Siri, is this Heaven?

I'm off to do some research on the ground in Iowa. Then Wisconsin. With just a touch of Minnesota dusted on my arrival and departure. I'm hoping to do more with Twitter this trip as way of quicker updates and commentary. You can follow me over yonder @ emaggie. This is all the more alluring as a distraction thanks to my brand new iPhone. Which arrived as a result of my old iPhone (a rotary) seemingly throwing itself under the bus at such a time as the new model's arrival. Coincidence? I think not. But whenever I ask Siri wassup with that, she just snickers.

Who knew "Happy Days" was actually, um, interesting?

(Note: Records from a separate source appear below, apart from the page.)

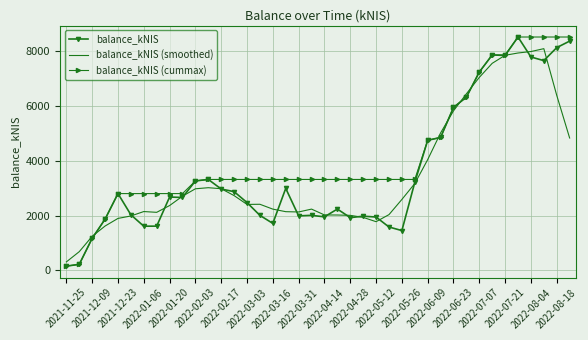

Which series has the largest total across all categories?

balance_kNIS (cummax)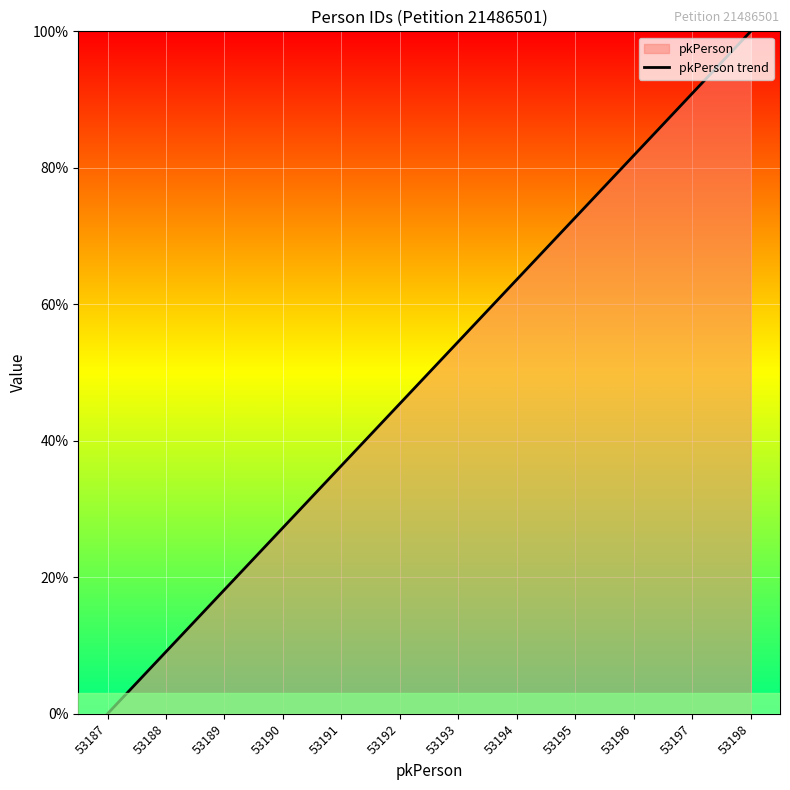

What is the value of the 5th point from the left?

36.4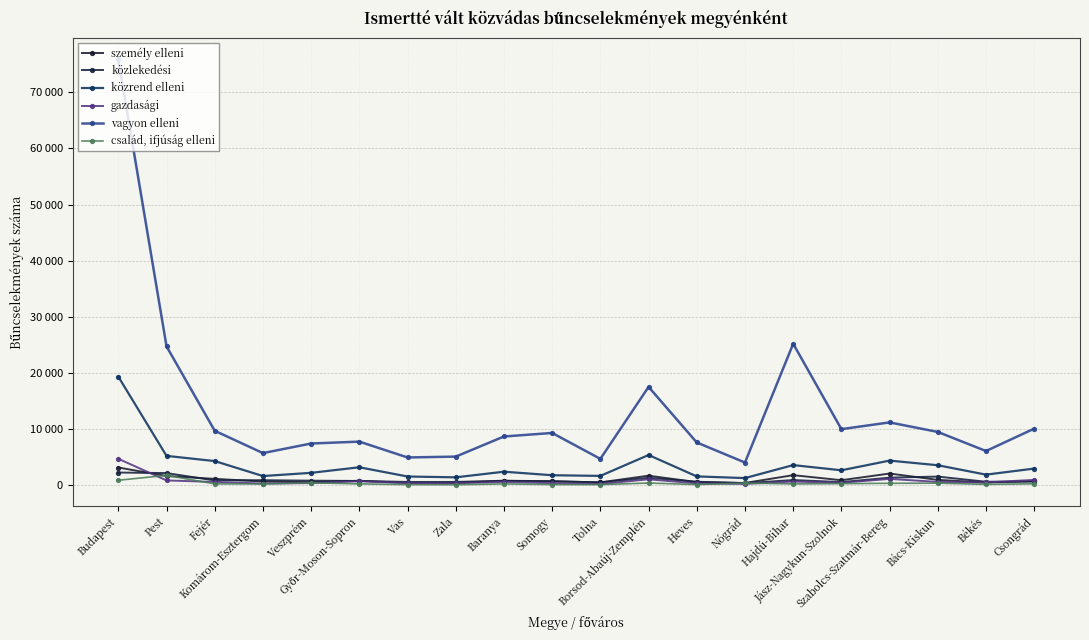

What is the sum of the család, ifjúság elleni values at Komárom-Esztergom and Szabolcs-Szatmár-Bereg?

624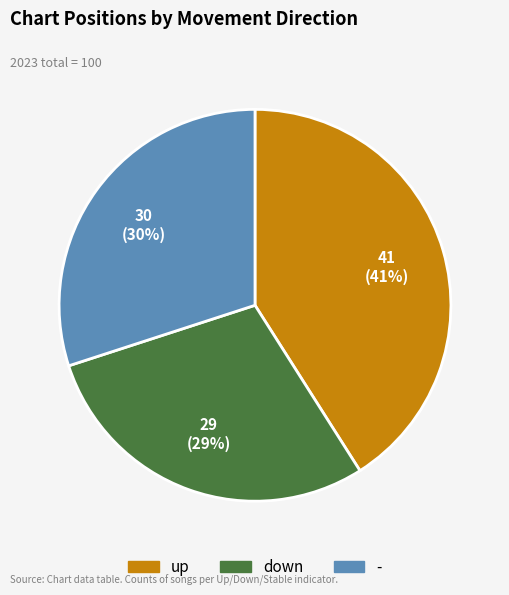

Which has a higher value, - or up?

up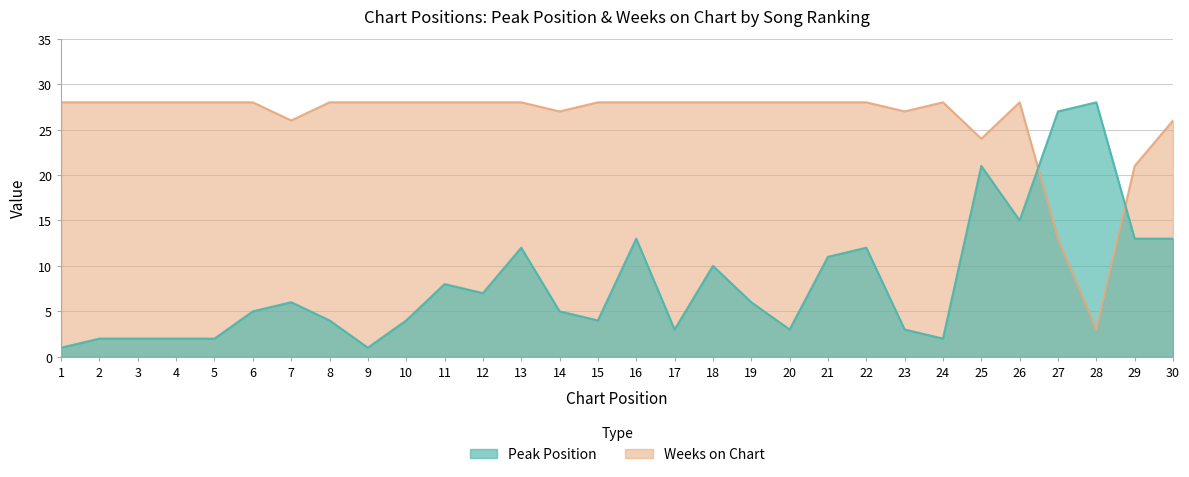

Which series has the largest range (max minus min)?

Peak Position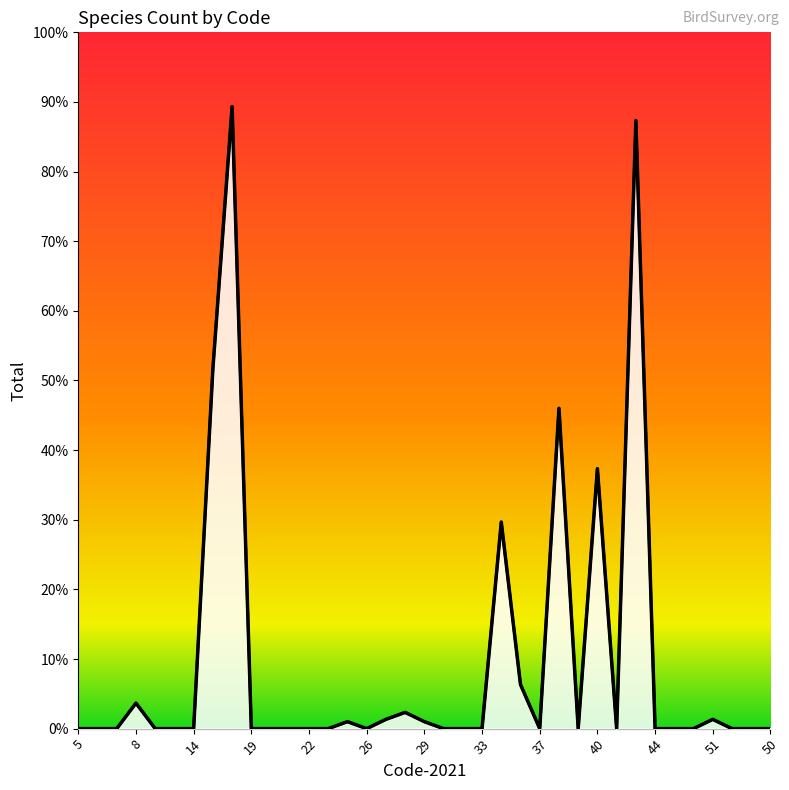

Which has a higher value, 22 or 32?

22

I still listen to "Wait, Wait, Don't Tell Me" as a podcast. This morning during a gorgeous run I buzzed through yesterday's show, in which the celebrity interview once more put me in the way back machine. Henry Winkler as the Fonz on "Happy Days" was an icon who struggled mightily to find other roles after the show originated the term "jump the shark" in the 70s. But after being generally quite entertained by the interview with Henry (the dude was on fire), I looked for the actual details. It started simply with checking that the "shark" episode aired in September of 1977 - as the premiere episode in just the fifth season of "Happy Days". Amazingly, the show went on for another seven seasons. You think you know a show - actually I was pretty sure I'd soaked up every possible detail of that seminal Wisconsin show I grew up watching like homestate homework - and then a random connection after all these years gets a guy Googling. To a disorienting effect. Do you remember Fonzie's struggles with his family history - that he was possibly Jewish on the show (I've long since known that Winkler's proudly Jewish in real life)? But beyond that, Mickey Dolenz would have gotten the role if he'd not been so tall (Winkler was cast because he was more on the level with the other actors)? Or that the censors originally denied him a leather jacket because he would look like a "hoodlum" (that sounds like the 1950s, not the 1970s)? Maybe I'm just an easy mark today. Still, consider my mind duly blown.

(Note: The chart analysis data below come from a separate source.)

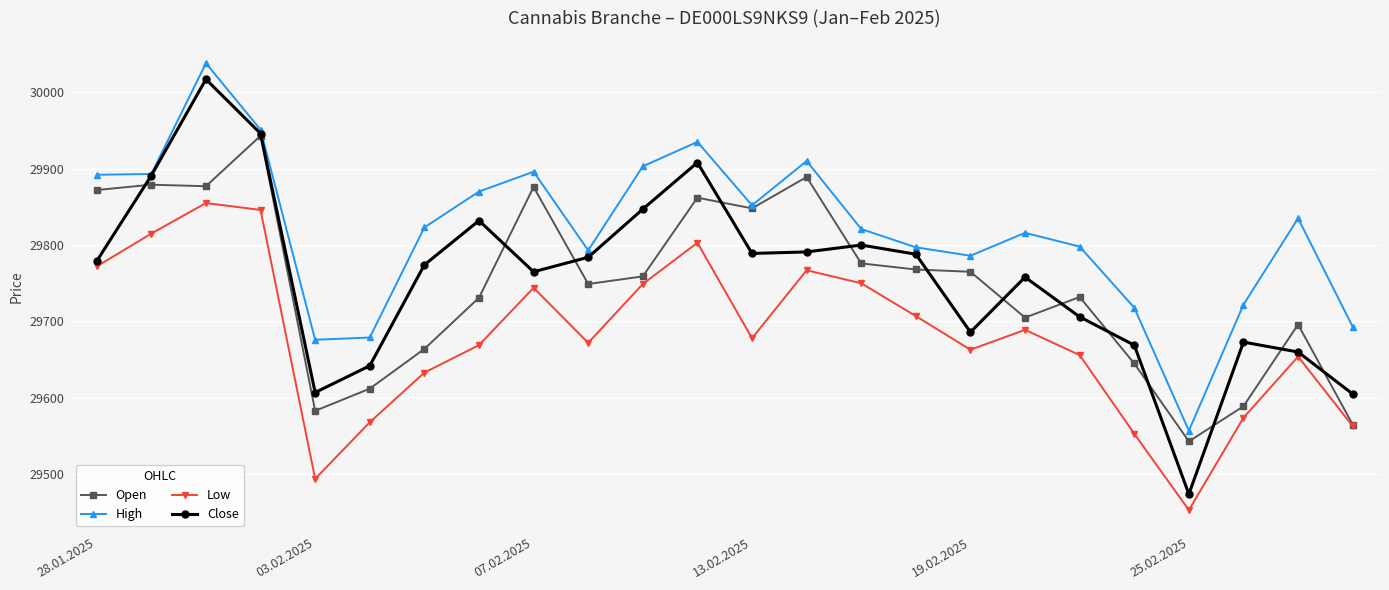

True or false: Open has more than 0 interior local peaks.

True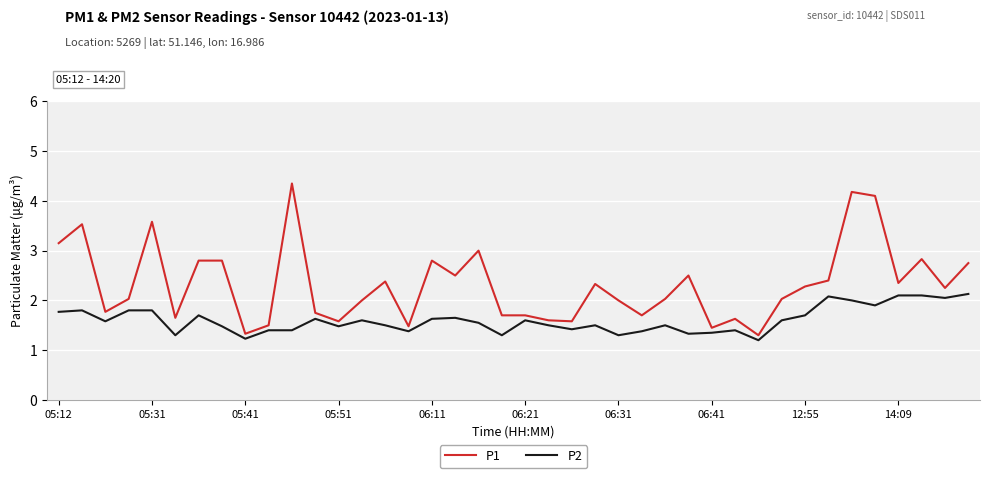

Which series has the widest spread of values?

P1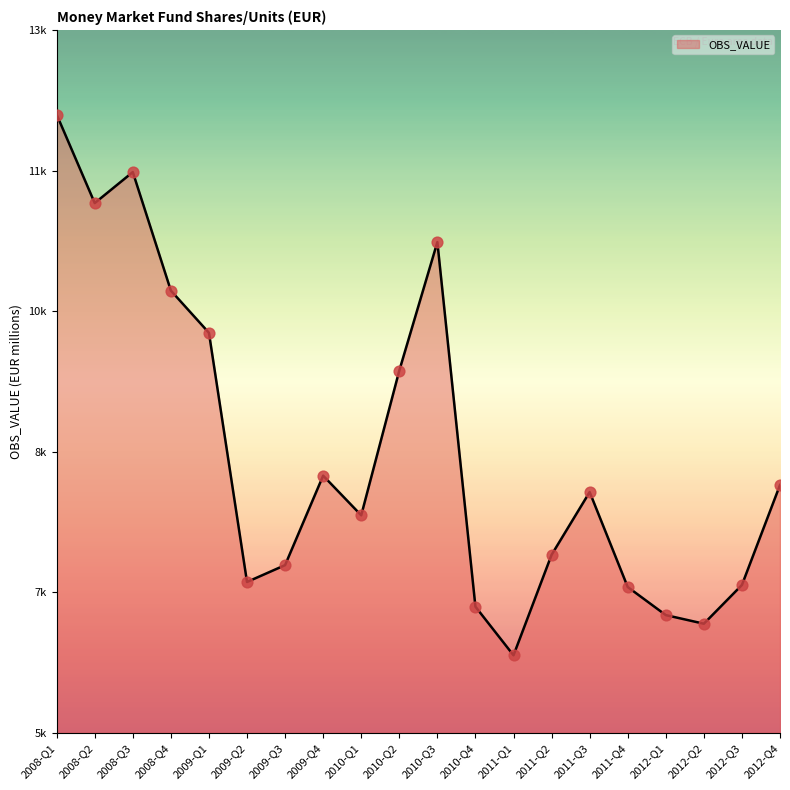

Which has a higher value, 2010-Q1 or 2011-Q1?

2010-Q1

Until the next page turns...may your own daughter's first soccer league gameday feature a 7 to 1 thumping delivered not received. Not that any of us parents are supposed to be paying attention.

Not just checking for era-specific undergarments

One thing that was true of Septembers not that long ago was the pop culture roll-out of new network TV shows. I'm extra sensitive to this dated concept even to this day, because I grew up in a house with no chance of cable TV (we lived WAY too far out in the country). We got the big 3 networks (FOX was but a feisty upstart with no long-range presence in northern Wisconsin when I went happily away to college). Plus the snowy hint of a channel that sometimes morphed into PBS. Try explaining that to them goldarn kids these days. So this lingering toehold on life in the 1970s and '80s causes me to still look to those new Fall shows in hopes of, I don't know, maybe identifying with something? Almost always an empty proposition, especially with the way TV seasons are split and an endless array of something better being out there a few clicks away. In all, I maybe watch one row of shows off our DVR these days. Still, if I had to put money on a winner this year, I'd go big obvious - "Pan Am" on ABC. Good origin story (as a concept, via it's creators), great case study for an era (the "jet age" and all the hipness it employs even if they've somewhat disingenuously eliminated everyone's cigarettes), and the most awesome logo in a long history of iconic design greatness. Personally, I'll be fascinated to see if something of that era works on one of the old networks where they consistently play it safe. I think it might land well in a growing retro strip. The comparisons to "Mad Men" have flown around constantly even though that trope's about as tired as Andy Rooney's eyebrow wrangler. My final question is, how authentic will the costuming really be? If you're looking for the hint at my underlying angle, there you go - wink, wink, nudge, nudge.

Until the next page turns...may the excitement surrounding tonight's NFL Season Opener not pull you away from at least acknowledging that President Obama deserves our attention during the pre-game.

Let the Months be your guide

The start of the school year has me thinking about continuity. That ol' chestnut - the more things change, the more they stay the same. We brought our own daughter to her first day of First Grade this morning much like families all across the country are doing or recently have done. So goes this time of year. For me, continuity is a touchstone not only of these special family moments but the overall structure of Pelting Out. I'm using a timeline that extends across decades, but not in anything like a yearly chronological sense of time. Instead, I'm hanging everything off an eternal monthly calendar. What happens in September, stays in September - whether we're talking 1917 or 2011. That, for me, has allowed narrative threads to be strung between what would otherwise be hard to connect periods of history. When I frame my thinking using the months of the year, I can consider what my Grandfather Harry might have thought on my family's then nearly 40-year-old homestead in northern Wisconsin in September of 1917. Then, just maybe, I can present the parallel with what's going on as I enjoy Seattle's beautiful extended summer. Much like what I experienced for the first time when I arrived here for graduate school nearly 20 years ago. The trick will be to do that over the whole arc I've set up for Pelting Out. Narrative non-fiction is, after all, an exercise in storytelling that requires structure and (hopefully) a unique point of view.